Crédits photo : Jean-Luc Hauser (CC 4.0)

Christophe Barthès (RN) installe une crèche dans sa permanence : Adrien Quatennens (LFI) invoque la laïcité

Création : 3 décembre 2023
Dernière modification : 5 décembre 2023

Auteur : Jean-Paul Markus, professeur de droit public, Université Paris-Saclay

Liens d’intérêts : aucun

Fonctions politiques ou similaires : aucune

Relecteur : Bertrand-Léo Combrade, professeur de droit public, Université de Poitiers 

Liens d’intérêts : aucun

Fonctions politiques ou similaires : aucune

Secrétariat de rédaction : Emma Cacciamani

 

Source : La Dépêche, 29 novembre 2023

Les députés ne sont pas soumis au principe de laïcité hors de l’hémicycle, et leur permanence n’est pas un lieu d’exercice d’un service public.

Échange houleux à l’Assemblée entre deux députés. D’un côté Christophe Barthès (RN) fier de poser en photo sur le réseau X devant la crèche de noël installée dans sa permanence à Carcassonne, « dans le respect des traditions ». De l’autre, Adrien Quatennens (LFI), très critique : « Ici c’est la France. Et la France est une République laïque. Comme parlementaire, vous représentez tous les Français. La crèche, c’est éventuellement dans le salon à la maison. Pas dans la permanence parlementaire ».

On passera sur la réponse du député RN « Moi je ne tape pas ma femme, fainéant ! » dont l’appréciation relève moins du droit que du critique de comique de boulevard pour se concentrer sur l’erreur commise par Adrien Quatennens.

Les députés ne sont pas soumis au principe de laïcité

Nous avions déjà eu l’occasion d’évoquer le sujet, à propos d’une demande de députés LR tendant à exiger le port de la cravate au sein de l’hémicycle. Le principe de neutralité politique et religieuse ne s’applique pas aux élus car ils ne sont pas des agents publics (Conseil constitutionnel, décision du 21 février 2013).
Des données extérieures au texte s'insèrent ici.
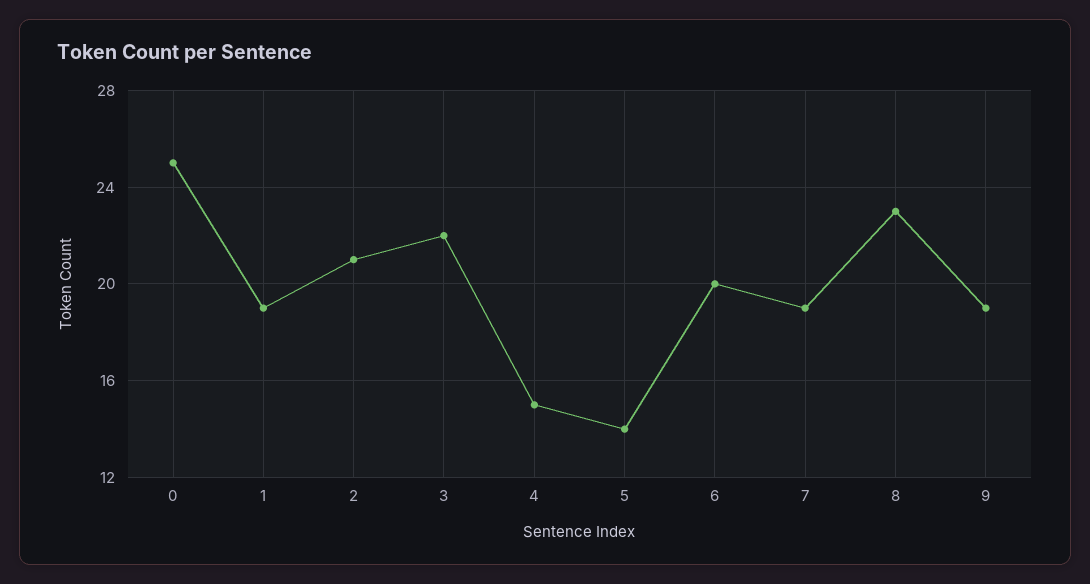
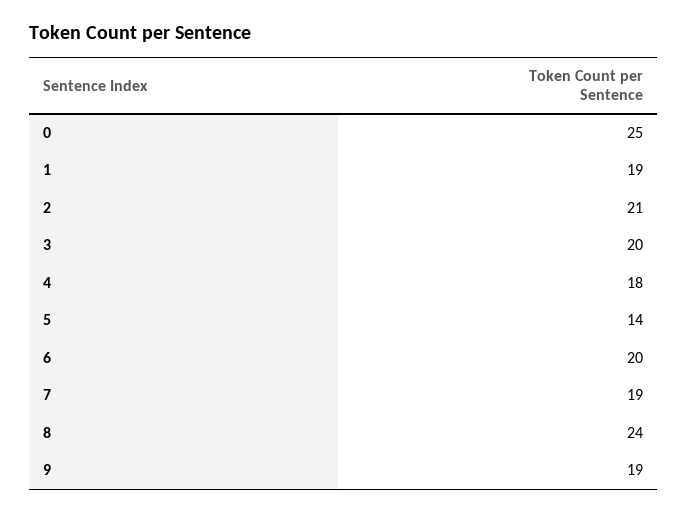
  {
    "0": 25,
    "1": 19,
    "2": 21,
-   "3": 22,
+   "3": 20,
-   "4": 15,
+   "4": 18,
    "5": 14,
    "6": 20,
    "7": 19,
-   "8": 23,
+   "8": 24,
    "9": 19
  }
La seule réserve tient à une auto-discipline que s’est imposée l’Assemblée à travers une « Instruction générale du Bureau » dont l’article 9 prévoit : « La tenue vestimentaire ne saurait être (…) le prétexte à la manifestation de l’expression d’une quelconque opinion : est ainsi notamment prohibé le port de tout signe religieux ostensible, d’un uniforme, de logos ou messages commerciaux ou de slogans de nature politique ». Il est donc loin le temps où l’Abbé Pierre siégeait en soutane et où Philippe Grenier portait un habit traditionnel musulman à l’Assemblée. Mais cette instruction ne vaut qu’à l’intérieur de l’hémicycle.
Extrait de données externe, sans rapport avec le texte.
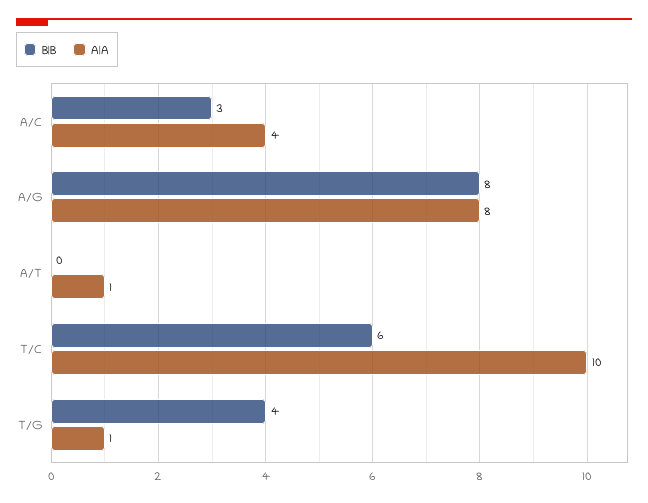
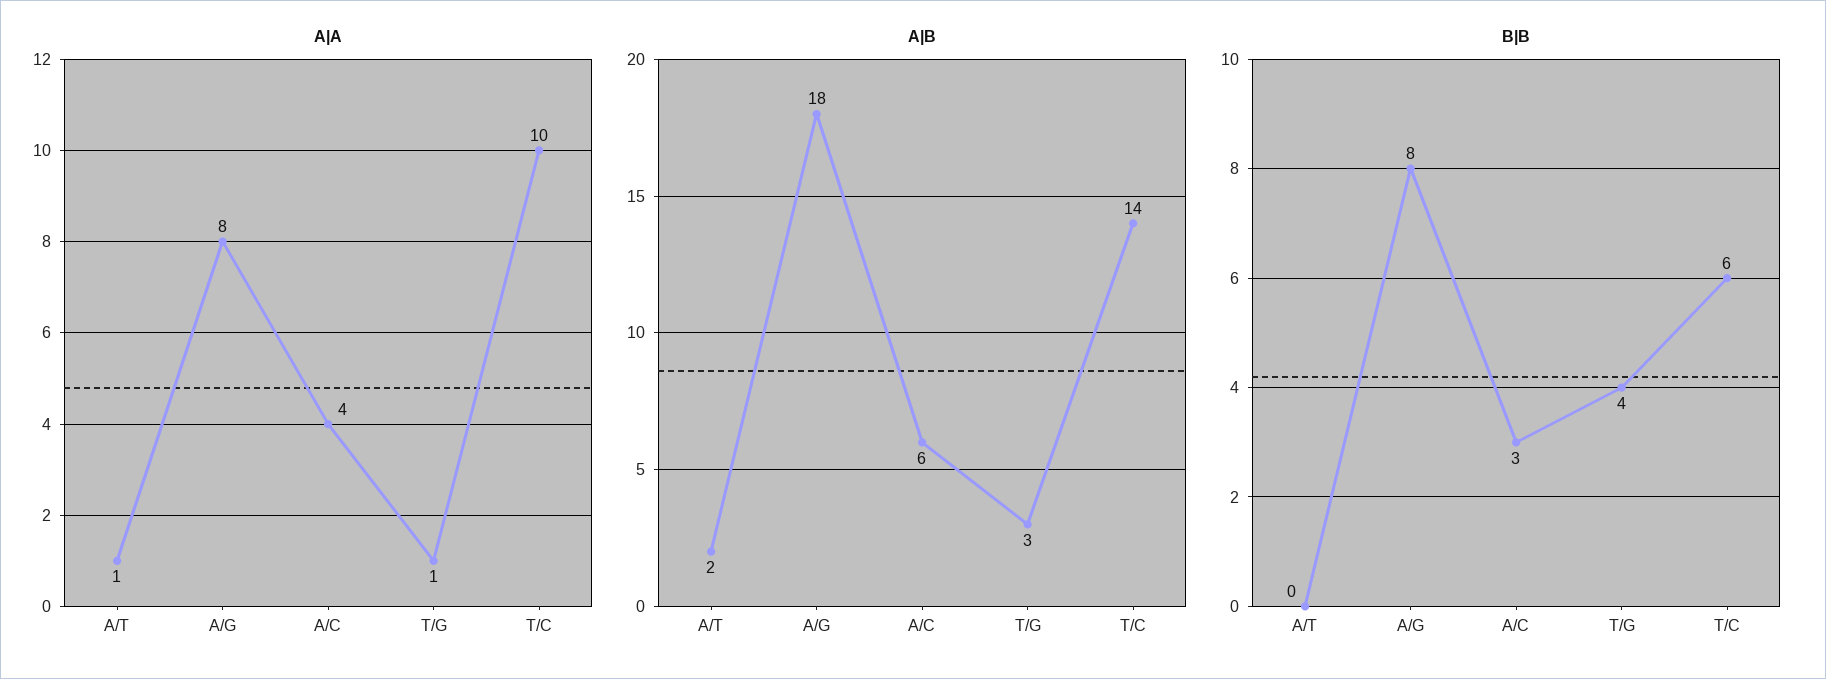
  {
    "B|B": {
      "A/C": 3,
      "A/G": 8,
      "A/T": 0,
      "T/C": 6,
      "T/G": 4
    },
    "A|A": {
      "A/C": 4,
      "A/G": 8,
      "A/T": 1,
      "T/C": 10,
      "T/G": 1
-   }
+   },
+   "A|B": {
+     "A/T": 2,
+     "A/G": 18,
+     "A/C": 6,
+     "T/G": 3,
+     "T/C": 14
+   }
  }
La permanence d’un député n’est pas un service public

Lorsqu’un député choisit un lieu pour y établir sa permanence dans sa circonscription, il le loue en général, et noue alors un contrat de bail civil des plus classiques. Lorsqu’il y exerce sa fonction de député, il ne remplit aucune mission de service public : il représente la Nation, et sa fonction est donc politique. Les assistants parlementaires, qui reçoivent les électeurs, sont certes rémunérés par le député sur des fonds publics, mais ils ne sont pas non plus considérés comme étant en charge d’une mission de service public.

D’ailleurs, indépendamment de sa fonction politique en tant que représentant de la nation, le député représente aussi un parti politique. Or, les partis politiques, selon la Constitution (article 4), « concourent à l’expression du suffrage (…) Ils doivent respecter les principes de la souveraineté nationale et de la démocratie ». Là encore, pas de principe de laïcité, car les partis politiques ne sont pas investis d’une mission de service public selon le juge (Cour de cassation, 27 janv. 2017).

À l’inverse, si les députés étaient considérés comme exerçant une mission de service public dans leur circonscription, le respect du principe de laïcité se serait imposé au sein de leur permanence. En somme, il est faux d’affirmer qu’une crèche n’a pas sa place dans une permanence de député.